**Texto para análise:**
----

1. Tudo tem dois lados. Na postagem anterior, ainda que superficialmente, refleti sobre a felicidade - foi quase uma ode ao "vamos pôr a felicidade aqui e agora". Aparentemente, muito bonitinho e bem comportado, politica e eticamente correto... No entanto...
2. Hegel, Kant e, claro, Nietzsche já sabiam que, a despeito do bem das coisas boas, das virtudes privadas, são os "vícios" privados os responsáveis pelo avanço da espécie (a inveja, a ambição, a vaidade) - a ponto de Kant dizer que, se de um lado, os homens, individualmente, gostam da concórdia, a Natureza, essa gosta é de discórdia mesmo, porque é por meio dela que a espécie avança.
3. É verdade. Até na pesquisa. Se você não se depara com um "problema", o pensamento pára: para o que vale a metáfora do sapato - se é um bom sapato, você nem nota, porque ele está lá, adequadamnte comportado, mas, se ele aperta o calcanhar, e um calo se auncia, pronto, o mundo é apenas aquele sapato, aquele calo... Como espinha de adolescente: o Universo inteiro sabe e vê apenas isso...

----

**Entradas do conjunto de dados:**

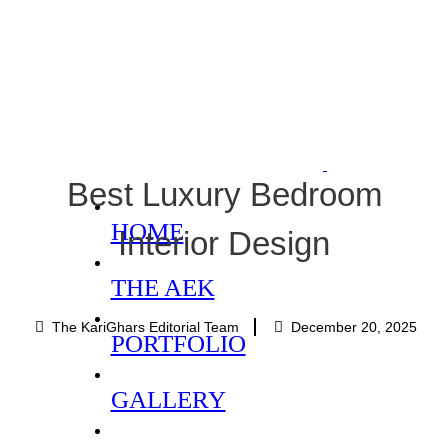
Best Luxury Bedroom
HOME
Interior Design
THE AEK
The KariGhars Editorial Team
December 20, 2025
PORTFOLIO
GALLERY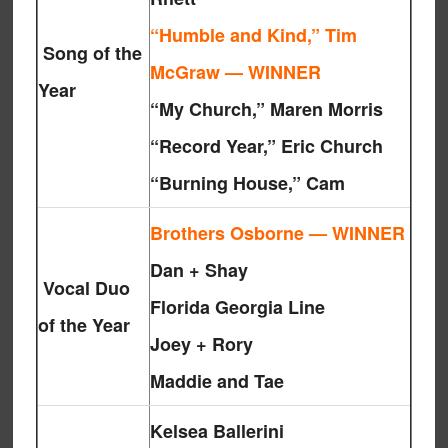
“Humble and Kind,” Tim
Song of the
McGraw — WINNER
Year
“My Church,” Maren Morris
“Record Year,” Eric Church
“Burning House,” Cam
Brothers Osborne — WINNER
Dan + Shay
Vocal Duo
Florida Georgia Line
of the Year
Joey + Rory
Maddie and Tae
Kelsea Ballerini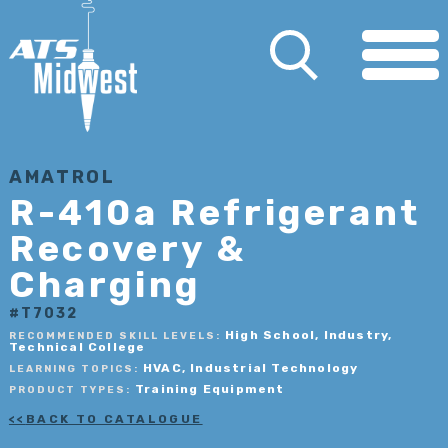
AMATROL
R-410a Refrigerant
Recovery &
Charging
#T7032
High School, Industry,
RECOMMENDED SKILL LEVELS:
Technical College
HVAC, Industrial Technology
LEARNING TOPICS:
Training Equipment
PRODUCT TYPES:
BACK TO CATALOGUE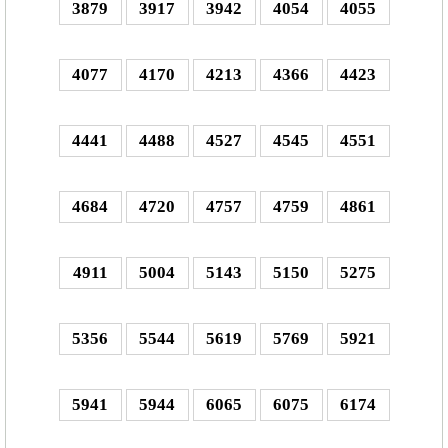
3879
3917
3942
4054
4055
4077
4170
4213
4366
4423
4441
4488
4527
4545
4551
4684
4720
4757
4759
4861
4911
5004
5143
5150
5275
5356
5544
5619
5769
5921
5941
5944
6065
6075
6174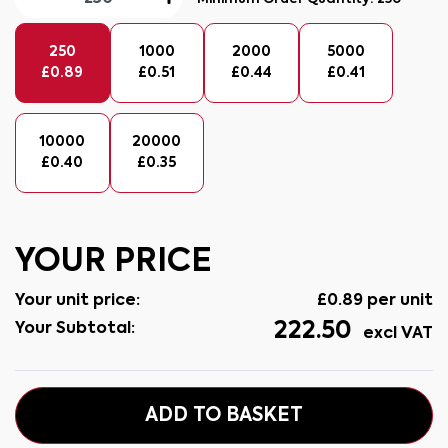
250
1000
2000
5000
£
0.89
£
0.51
£
0.44
£
0.41
10000
20000
£
0.40
£
0.35
YOUR PRICE
Your unit price:
£
0.89
per unit
222.50
Your Subtotal:
excl VAT
ADD TO BASKET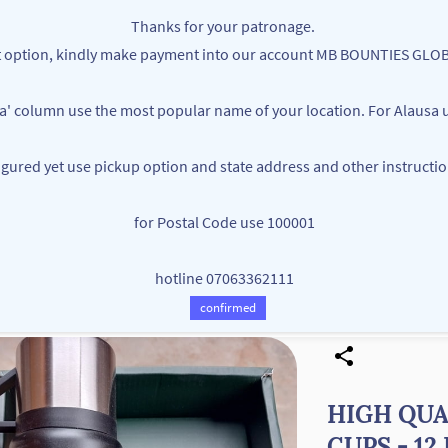
Thanks for your patronage.
ent option, kindly make payment into our account MB BOUNTIES G
ea' column use the most popular name of your location. For Alausa u
figured yet use pickup option and state address and other instructi
MB BOUNTIES
for Postal Code use 100001
Your One Stop Varieties Shop
hotline 07063362111
Store
Products
Contact Us
confirmed
HIGH QUA
CUPS - 1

----

**O que fazer:**
a) Copie do texto sobre os vícios privados o trecho que vai de "1. Tudo tem" até "a espécie avança.".
b) No texto sobre os vícios privados, do que a Natureza gosta, segundo Kant?
c) Dê continuidade ao texto sobre os vícios privados a partir do ponto em que ele para.
Os registros constituem um material à parte.

**Respostas escritas:**
a)
1. Tudo tem dois lados. Na postagem anterior, ainda que superficialmente, refleti sobre a felicidade - foi quase uma ode ao "vamos pôr a felicidade aqui e agora". Aparentemente, muito bonitinho e bem comportado, politica e eticamente correto... No entanto...
2. Hegel, Kant e, claro, Nietzsche já sabiam que, a despeito do bem das coisas boas, das virtudes privadas, são os "vícios" privados os responsáveis pelo avanço da espécie (a inveja, a ambição, a vaidade) - a ponto de Kant dizer que, se de um lado, os homens, individualmente, gostam da concórdia, a Natureza, essa gosta é de discórdia mesmo, porque é por meio dela que a espécie avança.

b) A Natureza gosta de discórdia, porque é por meio dela que a espécie avança.

c)
4. Não são as boas sensações as que nos fazem avançar - pelo contrário: a satisfação do amor, a felicidade, a conformação, o que tudo isso proporciona a nós é uma interminável onda de estagnação no aqui e no agora. Se avançamos, se corremos para a frente, é porque estamos com sede, queremos alguma coisa, precisamos desesperadamente disso - e vamos atrás... Se a felicidade é a cenoura a atrair o burro, a infelicidade é a lança a chuchar a vaca... Uma nos puxa, a outra, empurra.
5. É como com reclamação de alunos. Eu, invariavelmente lhes digo que, se não for mais um dos intermináveis chiliques de alunos, se a preocupação for justa, séria, profunda, a coisa não vai parar ali, naquela verborragia escandalosa. Mas, se, ao contrário, a verborragia não passa de catarse psicológica, não vale a pena eu, professor, gastar meus ouvidos, conquanto as orelhas estejam aí para isso.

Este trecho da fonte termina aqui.